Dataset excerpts
###
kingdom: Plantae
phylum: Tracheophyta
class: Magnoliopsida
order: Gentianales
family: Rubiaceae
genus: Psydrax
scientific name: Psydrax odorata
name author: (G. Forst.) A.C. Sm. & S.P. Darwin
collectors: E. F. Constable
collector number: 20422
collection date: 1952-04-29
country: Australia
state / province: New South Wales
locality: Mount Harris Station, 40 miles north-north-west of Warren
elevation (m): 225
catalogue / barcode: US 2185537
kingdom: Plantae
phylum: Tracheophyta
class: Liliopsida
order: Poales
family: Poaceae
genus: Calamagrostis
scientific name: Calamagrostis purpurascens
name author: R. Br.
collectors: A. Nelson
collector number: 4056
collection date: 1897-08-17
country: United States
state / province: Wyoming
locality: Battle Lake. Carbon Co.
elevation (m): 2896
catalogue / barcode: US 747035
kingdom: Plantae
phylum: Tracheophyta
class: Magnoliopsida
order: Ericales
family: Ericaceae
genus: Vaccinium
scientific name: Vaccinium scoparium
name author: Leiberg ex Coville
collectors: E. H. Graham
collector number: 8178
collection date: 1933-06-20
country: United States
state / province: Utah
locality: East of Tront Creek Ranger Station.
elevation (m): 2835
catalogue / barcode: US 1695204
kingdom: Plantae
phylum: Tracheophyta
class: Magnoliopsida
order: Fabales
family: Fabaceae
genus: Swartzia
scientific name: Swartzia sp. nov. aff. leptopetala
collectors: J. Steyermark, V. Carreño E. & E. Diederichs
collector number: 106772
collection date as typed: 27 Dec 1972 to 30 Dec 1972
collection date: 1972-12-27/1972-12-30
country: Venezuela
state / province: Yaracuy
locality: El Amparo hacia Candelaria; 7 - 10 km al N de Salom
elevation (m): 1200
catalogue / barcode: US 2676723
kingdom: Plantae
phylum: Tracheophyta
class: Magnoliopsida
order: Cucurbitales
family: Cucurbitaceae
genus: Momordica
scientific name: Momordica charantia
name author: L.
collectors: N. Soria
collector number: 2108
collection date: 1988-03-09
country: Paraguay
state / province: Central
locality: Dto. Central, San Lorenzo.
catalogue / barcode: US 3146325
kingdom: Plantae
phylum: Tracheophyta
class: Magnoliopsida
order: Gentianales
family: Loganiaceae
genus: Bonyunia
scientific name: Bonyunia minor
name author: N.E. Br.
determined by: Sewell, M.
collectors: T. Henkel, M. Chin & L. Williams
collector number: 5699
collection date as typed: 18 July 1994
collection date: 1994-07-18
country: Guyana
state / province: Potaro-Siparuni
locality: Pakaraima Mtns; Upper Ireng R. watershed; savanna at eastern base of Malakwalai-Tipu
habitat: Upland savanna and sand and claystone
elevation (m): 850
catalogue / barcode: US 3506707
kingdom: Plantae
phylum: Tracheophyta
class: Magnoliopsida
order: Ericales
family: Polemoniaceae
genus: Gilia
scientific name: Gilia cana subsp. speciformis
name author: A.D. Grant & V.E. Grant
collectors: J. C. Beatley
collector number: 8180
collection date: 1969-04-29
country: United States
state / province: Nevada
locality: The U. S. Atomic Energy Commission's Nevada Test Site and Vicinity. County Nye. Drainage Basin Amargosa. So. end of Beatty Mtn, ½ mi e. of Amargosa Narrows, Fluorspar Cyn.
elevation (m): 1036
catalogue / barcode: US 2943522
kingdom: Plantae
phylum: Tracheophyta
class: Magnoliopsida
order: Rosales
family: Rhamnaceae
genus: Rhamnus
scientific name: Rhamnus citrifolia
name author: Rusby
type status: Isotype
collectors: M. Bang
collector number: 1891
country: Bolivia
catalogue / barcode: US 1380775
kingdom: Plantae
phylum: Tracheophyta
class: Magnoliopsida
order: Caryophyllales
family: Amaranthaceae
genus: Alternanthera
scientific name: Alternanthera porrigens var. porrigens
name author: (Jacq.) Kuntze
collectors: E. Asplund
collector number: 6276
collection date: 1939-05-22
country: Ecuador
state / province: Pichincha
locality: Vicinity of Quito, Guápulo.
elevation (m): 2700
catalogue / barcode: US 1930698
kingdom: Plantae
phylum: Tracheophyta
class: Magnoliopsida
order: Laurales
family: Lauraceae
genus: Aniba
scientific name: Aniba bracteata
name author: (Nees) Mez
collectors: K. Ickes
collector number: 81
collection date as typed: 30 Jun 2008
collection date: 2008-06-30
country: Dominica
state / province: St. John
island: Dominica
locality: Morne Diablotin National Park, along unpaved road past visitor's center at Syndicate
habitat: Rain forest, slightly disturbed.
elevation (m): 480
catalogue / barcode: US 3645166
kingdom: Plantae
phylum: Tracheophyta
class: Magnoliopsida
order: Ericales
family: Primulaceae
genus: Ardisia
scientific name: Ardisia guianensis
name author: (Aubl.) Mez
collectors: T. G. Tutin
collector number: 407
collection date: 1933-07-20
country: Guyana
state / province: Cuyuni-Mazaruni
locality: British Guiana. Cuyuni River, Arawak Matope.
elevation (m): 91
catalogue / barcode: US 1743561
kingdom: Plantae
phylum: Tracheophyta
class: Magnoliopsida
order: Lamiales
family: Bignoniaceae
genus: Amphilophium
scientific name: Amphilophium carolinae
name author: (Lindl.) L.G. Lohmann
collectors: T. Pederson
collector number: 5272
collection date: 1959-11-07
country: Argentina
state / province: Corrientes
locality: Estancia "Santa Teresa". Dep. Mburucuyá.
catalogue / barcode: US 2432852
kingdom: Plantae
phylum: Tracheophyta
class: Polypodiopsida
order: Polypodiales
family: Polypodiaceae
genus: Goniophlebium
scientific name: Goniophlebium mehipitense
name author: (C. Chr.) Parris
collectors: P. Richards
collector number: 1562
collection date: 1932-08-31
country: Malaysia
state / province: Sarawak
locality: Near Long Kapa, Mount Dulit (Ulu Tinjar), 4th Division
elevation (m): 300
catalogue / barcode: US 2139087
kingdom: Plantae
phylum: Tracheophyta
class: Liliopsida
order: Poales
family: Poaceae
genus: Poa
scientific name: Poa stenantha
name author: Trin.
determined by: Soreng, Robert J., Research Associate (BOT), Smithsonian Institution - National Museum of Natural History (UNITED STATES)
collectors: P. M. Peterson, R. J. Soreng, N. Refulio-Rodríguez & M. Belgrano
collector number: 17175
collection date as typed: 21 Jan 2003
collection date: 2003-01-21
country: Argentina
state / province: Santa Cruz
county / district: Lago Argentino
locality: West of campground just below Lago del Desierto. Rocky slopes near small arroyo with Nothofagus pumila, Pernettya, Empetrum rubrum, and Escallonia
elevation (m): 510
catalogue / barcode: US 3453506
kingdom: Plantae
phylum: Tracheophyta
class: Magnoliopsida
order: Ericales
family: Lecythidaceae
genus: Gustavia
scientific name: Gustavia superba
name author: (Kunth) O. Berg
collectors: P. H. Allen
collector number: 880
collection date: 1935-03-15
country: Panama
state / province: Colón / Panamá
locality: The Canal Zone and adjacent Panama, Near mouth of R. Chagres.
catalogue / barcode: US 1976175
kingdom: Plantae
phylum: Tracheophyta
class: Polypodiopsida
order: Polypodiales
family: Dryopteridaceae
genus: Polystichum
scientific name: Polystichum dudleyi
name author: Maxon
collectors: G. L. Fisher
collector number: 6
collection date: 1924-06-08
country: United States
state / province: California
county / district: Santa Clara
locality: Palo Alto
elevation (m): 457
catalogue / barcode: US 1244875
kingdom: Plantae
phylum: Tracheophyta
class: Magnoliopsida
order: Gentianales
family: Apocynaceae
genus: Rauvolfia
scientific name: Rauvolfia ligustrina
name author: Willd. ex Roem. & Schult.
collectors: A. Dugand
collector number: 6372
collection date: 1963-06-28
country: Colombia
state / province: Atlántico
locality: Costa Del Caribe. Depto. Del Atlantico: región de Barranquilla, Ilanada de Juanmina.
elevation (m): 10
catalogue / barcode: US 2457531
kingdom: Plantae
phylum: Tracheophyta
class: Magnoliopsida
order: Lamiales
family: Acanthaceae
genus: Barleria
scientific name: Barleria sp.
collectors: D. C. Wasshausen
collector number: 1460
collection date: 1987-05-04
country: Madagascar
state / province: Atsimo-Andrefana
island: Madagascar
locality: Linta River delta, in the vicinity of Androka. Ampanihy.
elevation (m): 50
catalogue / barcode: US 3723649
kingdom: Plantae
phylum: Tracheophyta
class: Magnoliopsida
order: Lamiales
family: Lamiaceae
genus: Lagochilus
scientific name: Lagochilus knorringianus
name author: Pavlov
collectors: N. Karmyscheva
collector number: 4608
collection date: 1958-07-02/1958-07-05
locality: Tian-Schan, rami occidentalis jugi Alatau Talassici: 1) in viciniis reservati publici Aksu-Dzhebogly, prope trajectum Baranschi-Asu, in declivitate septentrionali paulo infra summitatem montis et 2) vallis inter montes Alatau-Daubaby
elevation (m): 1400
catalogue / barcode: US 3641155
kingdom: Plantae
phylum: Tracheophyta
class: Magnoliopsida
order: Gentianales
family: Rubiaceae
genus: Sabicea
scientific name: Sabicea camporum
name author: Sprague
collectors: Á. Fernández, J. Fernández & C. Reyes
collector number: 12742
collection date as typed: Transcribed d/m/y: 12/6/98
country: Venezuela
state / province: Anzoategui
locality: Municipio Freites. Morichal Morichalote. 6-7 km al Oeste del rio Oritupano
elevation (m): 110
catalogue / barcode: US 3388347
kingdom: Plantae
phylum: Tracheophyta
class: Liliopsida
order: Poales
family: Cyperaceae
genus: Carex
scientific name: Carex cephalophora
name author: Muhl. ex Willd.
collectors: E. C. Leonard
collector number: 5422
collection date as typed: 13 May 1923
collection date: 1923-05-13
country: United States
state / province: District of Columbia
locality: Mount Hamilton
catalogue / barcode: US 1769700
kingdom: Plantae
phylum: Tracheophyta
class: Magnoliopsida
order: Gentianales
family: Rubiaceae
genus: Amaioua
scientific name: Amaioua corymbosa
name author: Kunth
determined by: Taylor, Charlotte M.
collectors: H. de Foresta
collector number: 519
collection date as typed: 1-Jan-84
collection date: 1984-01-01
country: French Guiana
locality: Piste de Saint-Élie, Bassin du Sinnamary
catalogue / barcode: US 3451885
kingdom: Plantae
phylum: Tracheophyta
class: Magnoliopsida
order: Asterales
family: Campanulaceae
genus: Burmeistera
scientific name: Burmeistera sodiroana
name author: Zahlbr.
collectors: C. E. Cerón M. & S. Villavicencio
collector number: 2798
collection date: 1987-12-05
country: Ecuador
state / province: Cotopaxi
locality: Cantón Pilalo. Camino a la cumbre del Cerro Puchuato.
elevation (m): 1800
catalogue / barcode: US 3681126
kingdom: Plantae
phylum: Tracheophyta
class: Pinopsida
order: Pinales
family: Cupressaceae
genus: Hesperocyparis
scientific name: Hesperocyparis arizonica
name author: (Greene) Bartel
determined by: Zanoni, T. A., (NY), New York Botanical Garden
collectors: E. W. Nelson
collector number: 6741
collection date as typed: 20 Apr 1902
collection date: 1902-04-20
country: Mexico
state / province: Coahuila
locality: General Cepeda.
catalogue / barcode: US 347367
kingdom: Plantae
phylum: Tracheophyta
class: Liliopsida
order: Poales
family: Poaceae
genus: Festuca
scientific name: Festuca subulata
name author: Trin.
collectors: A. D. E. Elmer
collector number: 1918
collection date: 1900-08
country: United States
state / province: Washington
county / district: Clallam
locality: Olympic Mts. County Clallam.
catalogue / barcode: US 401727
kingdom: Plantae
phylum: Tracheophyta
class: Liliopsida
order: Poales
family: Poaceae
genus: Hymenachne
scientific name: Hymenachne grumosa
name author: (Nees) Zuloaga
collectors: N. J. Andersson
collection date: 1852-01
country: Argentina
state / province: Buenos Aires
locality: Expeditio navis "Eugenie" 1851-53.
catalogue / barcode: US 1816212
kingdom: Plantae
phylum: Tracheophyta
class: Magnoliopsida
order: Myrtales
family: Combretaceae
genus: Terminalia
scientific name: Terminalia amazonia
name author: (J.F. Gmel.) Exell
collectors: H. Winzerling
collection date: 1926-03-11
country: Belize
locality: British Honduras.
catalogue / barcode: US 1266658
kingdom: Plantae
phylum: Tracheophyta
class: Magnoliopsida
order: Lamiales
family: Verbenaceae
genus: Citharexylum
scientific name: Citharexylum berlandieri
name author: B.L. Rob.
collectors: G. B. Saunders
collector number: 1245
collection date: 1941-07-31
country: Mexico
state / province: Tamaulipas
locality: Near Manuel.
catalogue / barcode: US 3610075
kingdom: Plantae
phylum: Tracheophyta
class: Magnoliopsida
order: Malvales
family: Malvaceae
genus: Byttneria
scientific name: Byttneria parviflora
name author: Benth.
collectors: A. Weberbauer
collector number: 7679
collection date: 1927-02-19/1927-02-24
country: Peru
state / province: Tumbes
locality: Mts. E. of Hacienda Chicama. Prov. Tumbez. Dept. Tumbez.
###
THE TASK: Convert the items, everything from the line containing "scientific name: Amaioua corymbosa" down to the line containing "genus: Hymenachne", into a two-column CSV with the columns field and value, one row per item. Put each entry in its own quoted field and replace any line breaks with spaces.

RESULT:
field,value
"scientific name:","Amaioua corymbosa"
"name author:","Kunth"
"determined by:","Taylor, Charlotte M."
"collectors:","H. de Foresta"
"collector number:","519"
"collection date as typed:","1-Jan-84"
"collection date:","1984-01-01"
"country:","French Guiana"
"locality:","Piste de Saint-Élie, Bassin du Sinnamary"
"catalogue / barcode:","US 3451885"
"kingdom:","Plantae"
"phylum:","Tracheophyta"
"class:","Magnoliopsida"
"order:","Asterales"
"family:","Campanulaceae"
"genus:","Burmeistera"
"scientific name:","Burmeistera sodiroana"
"name author:","Zahlbr."
"collectors:","C. E. Cerón M. & S. Villavicencio"
"collector number:","2798"
"collection date:","1987-12-05"
"country:","Ecuador"
"state / province:","Cotopaxi"
"locality:","Cantón Pilalo. Camino a la cumbre del Cerro Puchuato."
"elevation (m):","1800"
"catalogue / barcode:","US 3681126"
"kingdom:","Plantae"
"phylum:","Tracheophyta"
"class:","Pinopsida"
"order:","Pinales"
"family:","Cupressaceae"
"genus:","Hesperocyparis"
"scientific name:","Hesperocyparis arizonica"
"name author:","(Greene) Bartel"
"determined by:","Zanoni, T. A., (NY), New York Botanical Garden"
"collectors:","E. W. Nelson"
"collector number:","6741"
"collection date as typed:","20 Apr 1902"
"collection date:","1902-04-20"
"country:","Mexico"
"state / province:","Coahuila"
"locality:","General Cepeda."
"catalogue / barcode:","US 347367"
"kingdom:","Plantae"
"phylum:","Tracheophyta"
"class:","Liliopsida"
"order:","Poales"
"family:","Poaceae"
"genus:","Festuca"
"scientific name:","Festuca subulata"
"name author:","Trin."
"collectors:","A. D. E. Elmer"
"collector number:","1918"
"collection date:","1900-08"
"country:","United States"
"state / province:","Washington"
"county / district:","Clallam"
"locality:","Olympic Mts. County Clallam."
"catalogue / barcode:","US 401727"
"kingdom:","Plantae"
"phylum:","Tracheophyta"
"class:","Liliopsida"
"order:","Poales"
"family:","Poaceae"
"genus:","Hymenachne"